In flash and a scream and a kick you’re ejected from the restaurant. You back away into the night avoiding eye contact with your disappointed roommate. You’re embarrassed but your craving still lingers. Here are three other spots in the city to get a side salad
1. Kale Salad, Belli 860 Fulton, Brooklyn
This side salad is much more of a side dish consisting of braised kale. The kale is cooked to a wet perfection, surrounded by what they call down south “pot liquor.” Sadly it wont get you drunk, but you’re more than welcome – if not encouraged - to order alcohol in which to douse the dish. Don’t worry it won’t affect the flavor as this dish doesn’t have much in that department. One bite will tell you: sour is the name of the game. The greens are served already sufficiently lemony, but if that won’t do they are served with more lemon on the side. I guess a few onions are in the dish, but sweetness is not a component. I’m sure our readers already do this, however if you don’t normally bring your own salt to restaurants a trip to Belli would be a good time to start. The highlight of the dish are the whole cloves of garlic. Unctuous and sweet, the tender cloves will make you remember you early life on the farm. But you shouldn’t eat them because they’ll make your breath smell.

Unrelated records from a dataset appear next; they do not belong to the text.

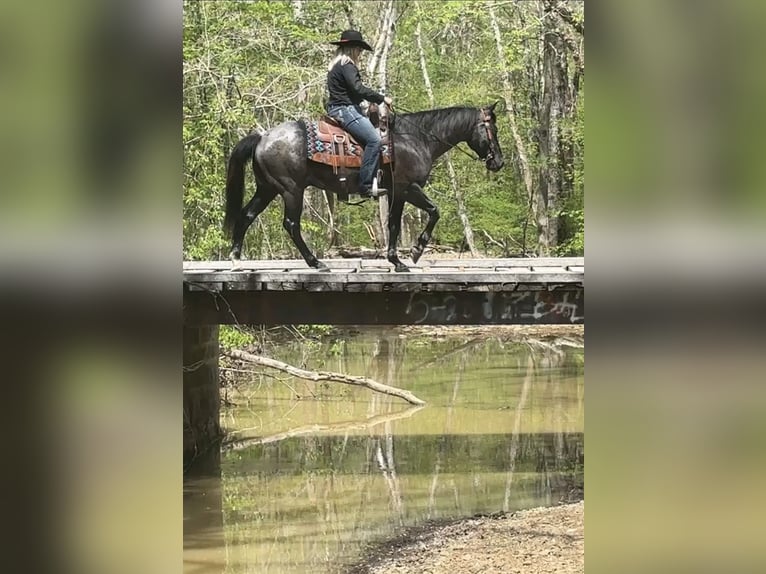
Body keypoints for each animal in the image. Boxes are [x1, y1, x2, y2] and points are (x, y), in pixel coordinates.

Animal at [223, 103, 505, 272]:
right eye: (492, 128)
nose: (499, 162)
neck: (417, 139)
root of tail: (263, 137)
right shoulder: (407, 187)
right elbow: (434, 211)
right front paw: (415, 252)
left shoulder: (396, 193)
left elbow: (393, 224)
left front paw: (396, 261)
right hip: (292, 190)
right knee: (291, 224)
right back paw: (315, 262)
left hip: (267, 189)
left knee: (246, 215)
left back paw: (236, 258)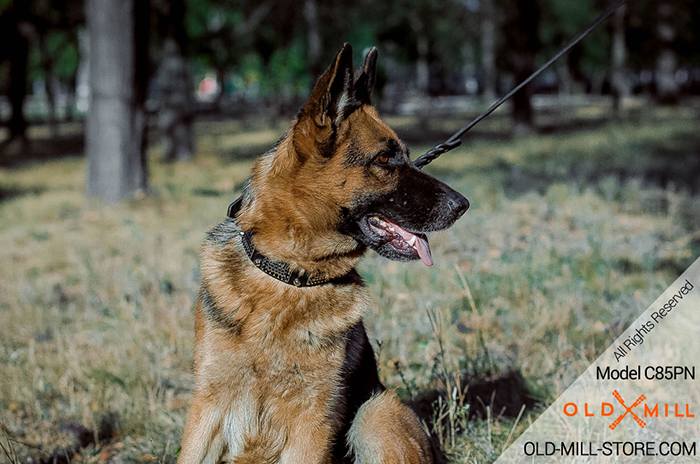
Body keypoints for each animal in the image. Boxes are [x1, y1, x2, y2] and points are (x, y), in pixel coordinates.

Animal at [178, 42, 468, 460]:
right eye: (385, 159)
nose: (463, 205)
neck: (290, 275)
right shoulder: (207, 412)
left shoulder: (313, 422)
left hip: (378, 410)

2. Caesar Salad, Emily, 919 Fulton, Brooklyn
You’ll like this one because it’s expensive. That’s the fucking rule you waif. Fresh full leaves of romaine hearts. Just the nice parts. Big bowl, as it should be. You spent thirteen of the forty thousand you have in the bank. That’s .30% of your net worth. It’s dressed in some mayonnaise-esque deliciousness. Breadcrumbs stand in ingeniously for croutons giving the salad a most exciting sandpaper quality. But the highlight of this non-side side salad is the litany of small fish swimming around. A school of sardines and anchovies, at least a hundred apiece, sneak their beady little eyes into each bite. If you don’t like seafood then maybe you shouldn’t eat salads. Again, I wouldn’t eat this salad at all as it will most likely make your breath smell bad.

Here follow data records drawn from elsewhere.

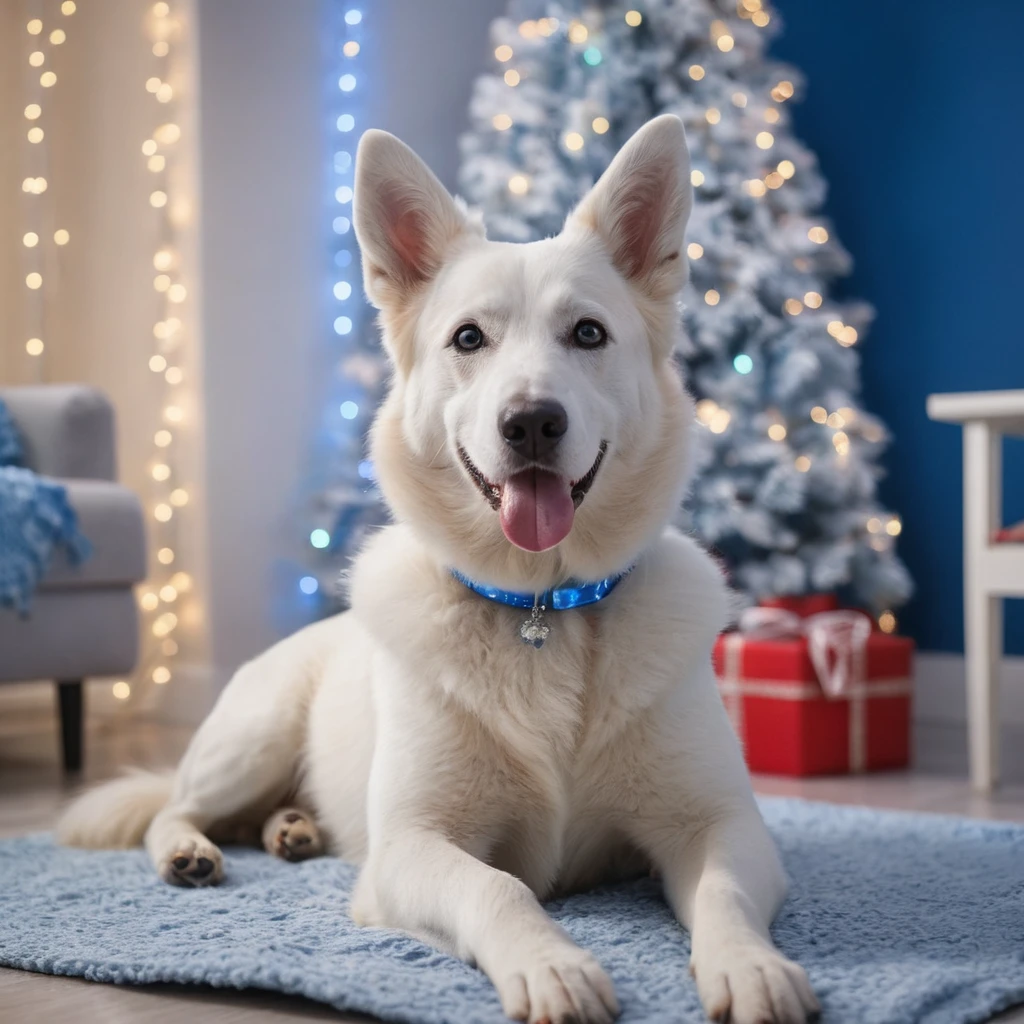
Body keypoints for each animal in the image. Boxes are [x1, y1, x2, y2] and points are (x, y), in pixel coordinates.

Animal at [61, 116, 815, 1019]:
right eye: (468, 339)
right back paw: (192, 851)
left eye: (588, 333)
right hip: (252, 736)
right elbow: (500, 887)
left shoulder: (722, 825)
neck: (542, 609)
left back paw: (292, 830)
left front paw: (751, 966)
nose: (531, 422)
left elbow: (724, 892)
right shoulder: (413, 848)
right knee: (172, 807)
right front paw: (552, 965)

3. Bread, Brooklyn Shawarma 1001 Fulton, Brooklyn
Easily the most delicious of all our side salads is the “Bedouin Bread” from Brooklyn Shawarma. Without a vegetable in sight, this salad is homemade dough taken from well-oiled balls and rolled out in front of your very eyes to large tortilla-like rounds. They are then placed on a large plancha till they rise like Jesus and puff with extraordinary fluff. Quickly the man behind the counter who looks like John C Reilly -and, for all I know, is– hands the warm dough into your arms like a newly adopted baby. Only a moment ago it was born. You cradle it and care for it. You gently tear at the gluten structure and warm steam escapes: the soul of the wheat. Your eyes moisten from either the steam or tears, so you blindly place the bread’s flesh on your tongue and you brain explodes with serotonin. You go to ask Mr. Reilly what you owe, but your mouth doesn’t work like it used to. Nothing is like it was. You careen back through every happy memory you have until you’ve gathered your bearings. “What do I owe you?” you mumble. He asks for two dollars. You give him a thousand and stumble out into a world you don’t recognize. Time is so slow you can watch the colors as they pool into the trees: the whites of the leave’s veins. The blacks and greys of the bark. The yellow-green chlorophyll in the grass. The short blue waves that zip across the sky. You’ve been changed for good. You call your mom to tell her you love her, and you ask her about her week. After that you fire the three sculptures you’ve been meaning to finish since your youth. Then you sleep. You sleep for a good while. And when you wake American democracy has been restored. And your breath smells great.